Text for analysis –

━━━━━━━━

Mental Health Services for Older People: Services for older people in partnership with social care, voluntary groups and independent service providers. Treatment includes inpatient acute, intensive care and rehabilitation services. The Trust also delivers community-based services like day services. The main hospitals involved include The Bowes Lyon Unit, Durham, West Park Hospital, Roseberry Park, Auckland Park, Bishop Auckland, Sandwell Park, Hartlepool, Cross Lane Hospital, Briary Wing at Harrogate District Hospital and Foss Park Hospital.

Intellectual Disabilities and Forensic Services: Specialist assessment and treatment services to people with intellectual disabilities and mental health problems, epilepsy and challenging behavior. Services are also provided for people with mental health problems who need to be cared for in medium or low secure environments. The main hospitals include Roseberry Park, Bankfields Court, Middlesbrough and Lanchester Road Hospital.

━━━━━━━━

Activities –
1) Using the text on mental health services, answer each question in a few words.
(a) What community-based service does the Trust deliver for older people?
(b) In what kinds of secure environments are some people with mental health problems cared for?
(c) Which three conditions or needs, besides mental health problems, do the intellectual disabilities services assess and treat?
2) Say whether each statement agrees with the text on mental health services. Answer yes or no and quote the words that decide it.
(a) Services for older people are run in partnership with voluntary groups.
(b) Foss Park Hospital is one of the main hospitals for intellectual disabilities and forensic services.
(c) Treatment for older people includes rehabilitation services.

━━━━━━━━

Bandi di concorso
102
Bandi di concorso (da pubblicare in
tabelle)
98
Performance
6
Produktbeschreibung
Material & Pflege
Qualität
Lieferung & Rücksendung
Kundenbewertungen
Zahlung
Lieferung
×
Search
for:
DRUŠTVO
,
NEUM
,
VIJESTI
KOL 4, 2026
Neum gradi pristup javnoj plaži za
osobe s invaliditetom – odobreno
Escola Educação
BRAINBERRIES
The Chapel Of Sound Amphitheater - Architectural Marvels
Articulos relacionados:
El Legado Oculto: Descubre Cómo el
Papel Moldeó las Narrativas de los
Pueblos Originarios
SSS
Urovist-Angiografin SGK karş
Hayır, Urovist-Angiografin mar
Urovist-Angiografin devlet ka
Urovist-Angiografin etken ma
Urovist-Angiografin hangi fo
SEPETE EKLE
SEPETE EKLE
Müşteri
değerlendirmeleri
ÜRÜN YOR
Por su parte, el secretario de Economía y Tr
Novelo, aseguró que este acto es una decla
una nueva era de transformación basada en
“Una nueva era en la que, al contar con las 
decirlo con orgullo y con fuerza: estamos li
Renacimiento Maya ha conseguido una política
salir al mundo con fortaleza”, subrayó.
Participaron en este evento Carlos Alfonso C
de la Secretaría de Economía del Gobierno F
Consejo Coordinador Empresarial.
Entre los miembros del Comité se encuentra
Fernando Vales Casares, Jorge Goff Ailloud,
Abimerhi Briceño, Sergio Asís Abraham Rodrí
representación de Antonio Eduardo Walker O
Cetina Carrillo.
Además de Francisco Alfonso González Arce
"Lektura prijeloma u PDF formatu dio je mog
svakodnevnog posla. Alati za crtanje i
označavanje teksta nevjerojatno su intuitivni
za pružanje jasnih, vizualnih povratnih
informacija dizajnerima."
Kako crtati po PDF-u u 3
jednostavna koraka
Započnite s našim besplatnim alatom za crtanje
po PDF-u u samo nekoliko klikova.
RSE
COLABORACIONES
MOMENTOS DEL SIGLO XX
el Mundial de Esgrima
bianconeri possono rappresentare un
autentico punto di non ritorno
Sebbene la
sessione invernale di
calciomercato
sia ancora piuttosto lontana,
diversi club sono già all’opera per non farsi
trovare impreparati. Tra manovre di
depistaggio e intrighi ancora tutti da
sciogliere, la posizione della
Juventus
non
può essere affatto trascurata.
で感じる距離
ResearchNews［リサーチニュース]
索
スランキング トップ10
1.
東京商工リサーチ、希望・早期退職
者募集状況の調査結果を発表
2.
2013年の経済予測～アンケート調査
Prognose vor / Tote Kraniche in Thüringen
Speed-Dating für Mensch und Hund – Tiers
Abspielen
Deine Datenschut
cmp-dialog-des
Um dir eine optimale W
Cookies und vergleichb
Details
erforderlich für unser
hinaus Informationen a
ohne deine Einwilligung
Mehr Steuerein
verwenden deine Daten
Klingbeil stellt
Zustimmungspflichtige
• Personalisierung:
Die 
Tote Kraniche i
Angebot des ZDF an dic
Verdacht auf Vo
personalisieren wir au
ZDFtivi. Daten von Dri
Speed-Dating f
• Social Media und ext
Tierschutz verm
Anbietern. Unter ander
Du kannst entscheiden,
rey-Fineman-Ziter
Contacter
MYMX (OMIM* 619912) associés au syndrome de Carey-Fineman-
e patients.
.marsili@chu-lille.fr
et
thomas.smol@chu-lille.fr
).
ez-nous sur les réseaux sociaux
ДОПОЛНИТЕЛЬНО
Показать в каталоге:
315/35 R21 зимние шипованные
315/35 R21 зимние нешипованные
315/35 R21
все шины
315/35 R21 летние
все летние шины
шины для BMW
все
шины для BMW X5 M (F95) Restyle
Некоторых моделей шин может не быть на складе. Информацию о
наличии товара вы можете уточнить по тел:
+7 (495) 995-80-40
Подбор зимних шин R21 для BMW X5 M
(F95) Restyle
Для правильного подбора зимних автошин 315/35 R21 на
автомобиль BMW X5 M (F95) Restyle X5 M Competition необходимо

━━━━━━━━

Task responses –
1)
(a) Day services.
(b) Medium or low secure environments.
(c) Intellectual disabilities, epilepsy and challenging behavior.

2)
(a) Yes: "Services for older people in partnership with social care, voluntary groups and independent service providers."
(b) No: "The main hospitals include Roseberry Park, Bankfields Court, Middlesbrough and Lanchester Road Hospital."
(c) Yes: "Treatment includes inpatient acute, intensive care and rehabilitation services."